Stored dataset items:
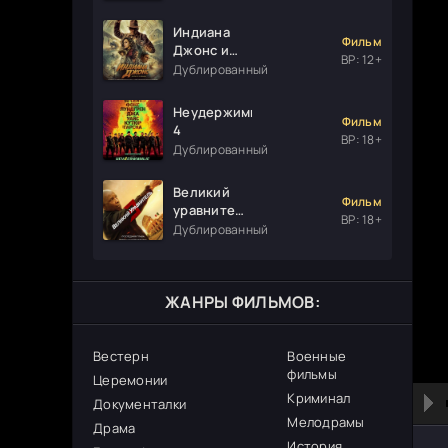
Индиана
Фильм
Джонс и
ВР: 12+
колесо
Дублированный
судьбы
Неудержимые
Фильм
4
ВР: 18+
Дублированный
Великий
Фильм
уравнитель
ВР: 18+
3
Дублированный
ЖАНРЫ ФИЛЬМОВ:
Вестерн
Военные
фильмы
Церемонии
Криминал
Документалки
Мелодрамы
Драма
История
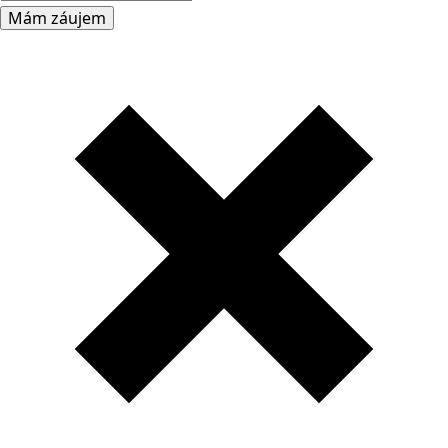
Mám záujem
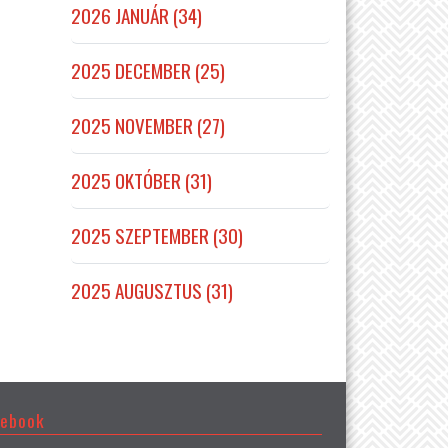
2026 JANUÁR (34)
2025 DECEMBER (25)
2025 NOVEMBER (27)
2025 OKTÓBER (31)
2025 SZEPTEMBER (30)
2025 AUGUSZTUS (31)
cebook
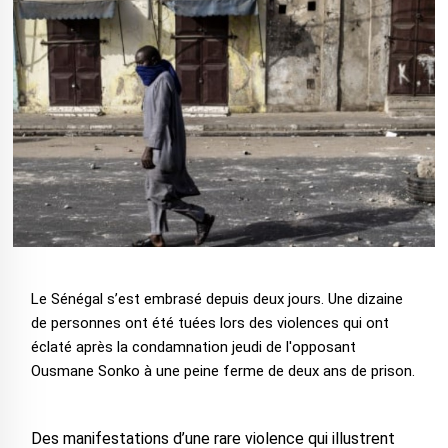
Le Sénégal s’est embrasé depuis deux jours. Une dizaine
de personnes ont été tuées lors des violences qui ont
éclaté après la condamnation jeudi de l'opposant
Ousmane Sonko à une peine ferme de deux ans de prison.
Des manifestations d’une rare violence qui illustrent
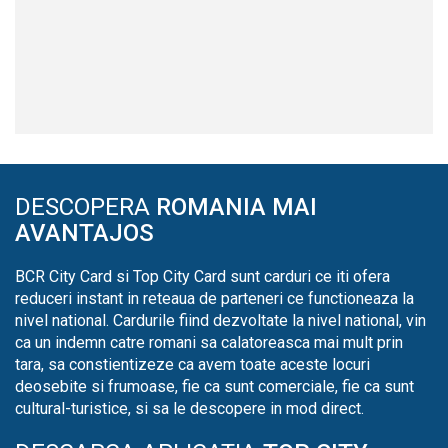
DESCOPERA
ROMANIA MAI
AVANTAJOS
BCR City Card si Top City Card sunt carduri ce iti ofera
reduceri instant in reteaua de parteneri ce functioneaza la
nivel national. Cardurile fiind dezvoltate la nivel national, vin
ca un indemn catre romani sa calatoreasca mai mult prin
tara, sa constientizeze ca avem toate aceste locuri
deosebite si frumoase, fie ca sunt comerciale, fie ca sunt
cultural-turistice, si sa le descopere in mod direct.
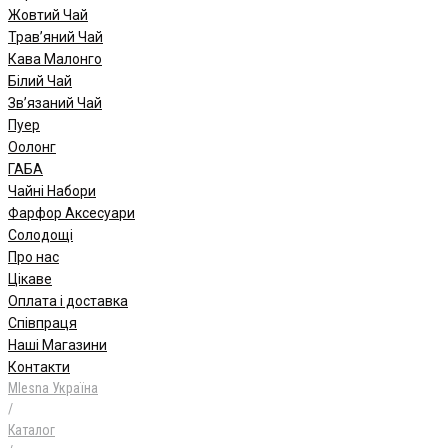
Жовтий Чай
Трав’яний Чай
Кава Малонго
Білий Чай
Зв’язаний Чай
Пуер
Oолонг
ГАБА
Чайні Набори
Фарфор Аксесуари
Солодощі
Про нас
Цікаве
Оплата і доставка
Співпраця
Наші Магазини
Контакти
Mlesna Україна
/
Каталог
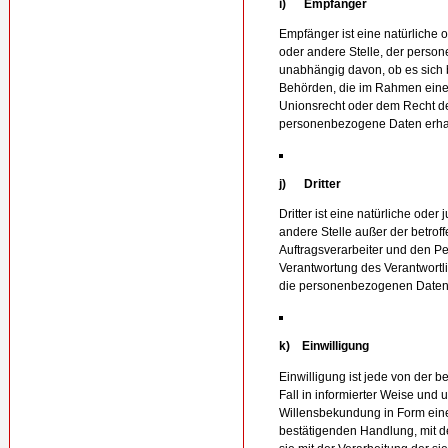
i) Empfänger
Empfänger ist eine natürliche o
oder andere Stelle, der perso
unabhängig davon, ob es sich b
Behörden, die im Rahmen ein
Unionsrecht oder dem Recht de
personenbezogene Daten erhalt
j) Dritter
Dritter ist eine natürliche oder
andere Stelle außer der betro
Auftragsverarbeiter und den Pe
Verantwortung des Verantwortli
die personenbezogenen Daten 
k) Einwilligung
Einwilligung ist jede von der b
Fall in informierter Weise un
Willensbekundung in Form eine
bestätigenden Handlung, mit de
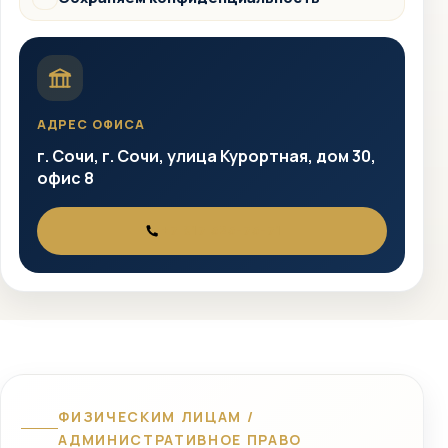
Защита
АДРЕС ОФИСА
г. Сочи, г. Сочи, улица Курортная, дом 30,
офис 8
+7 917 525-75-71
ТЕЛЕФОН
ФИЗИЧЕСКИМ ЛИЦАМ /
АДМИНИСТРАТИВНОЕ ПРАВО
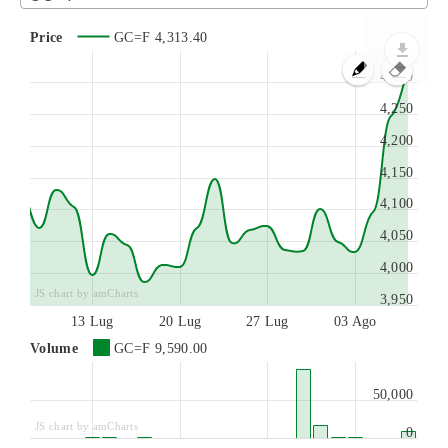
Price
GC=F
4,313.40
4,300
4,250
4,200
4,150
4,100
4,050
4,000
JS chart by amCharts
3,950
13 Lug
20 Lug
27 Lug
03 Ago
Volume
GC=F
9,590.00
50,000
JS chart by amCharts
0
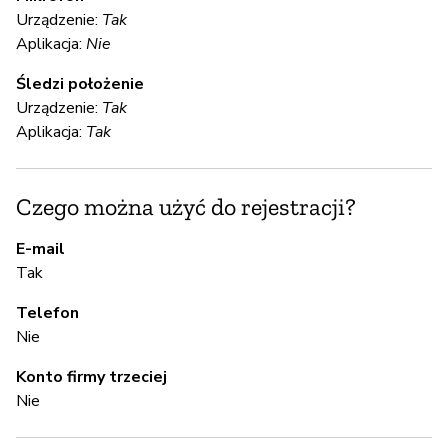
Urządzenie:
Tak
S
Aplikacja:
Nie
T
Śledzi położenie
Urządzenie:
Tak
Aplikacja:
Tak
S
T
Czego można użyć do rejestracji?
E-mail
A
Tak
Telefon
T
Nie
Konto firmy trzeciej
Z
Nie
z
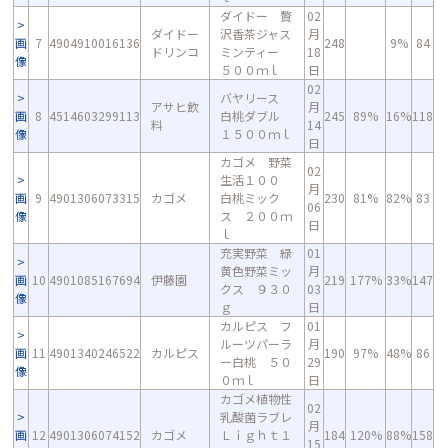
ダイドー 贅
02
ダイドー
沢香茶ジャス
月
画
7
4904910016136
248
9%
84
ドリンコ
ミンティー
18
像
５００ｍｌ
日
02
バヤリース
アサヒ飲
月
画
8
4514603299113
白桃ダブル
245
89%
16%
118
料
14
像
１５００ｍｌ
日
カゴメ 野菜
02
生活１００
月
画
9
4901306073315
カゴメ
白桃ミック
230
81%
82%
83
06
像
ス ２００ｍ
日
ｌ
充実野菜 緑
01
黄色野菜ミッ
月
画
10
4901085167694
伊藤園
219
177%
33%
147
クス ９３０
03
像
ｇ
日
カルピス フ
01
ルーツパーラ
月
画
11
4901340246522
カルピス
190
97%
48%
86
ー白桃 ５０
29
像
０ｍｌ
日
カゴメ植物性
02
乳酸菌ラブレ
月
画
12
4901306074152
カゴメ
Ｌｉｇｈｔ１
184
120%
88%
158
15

> The task
After reading each line of the data, give only the number of lines that include the word "natürliche".

> Output of the task
2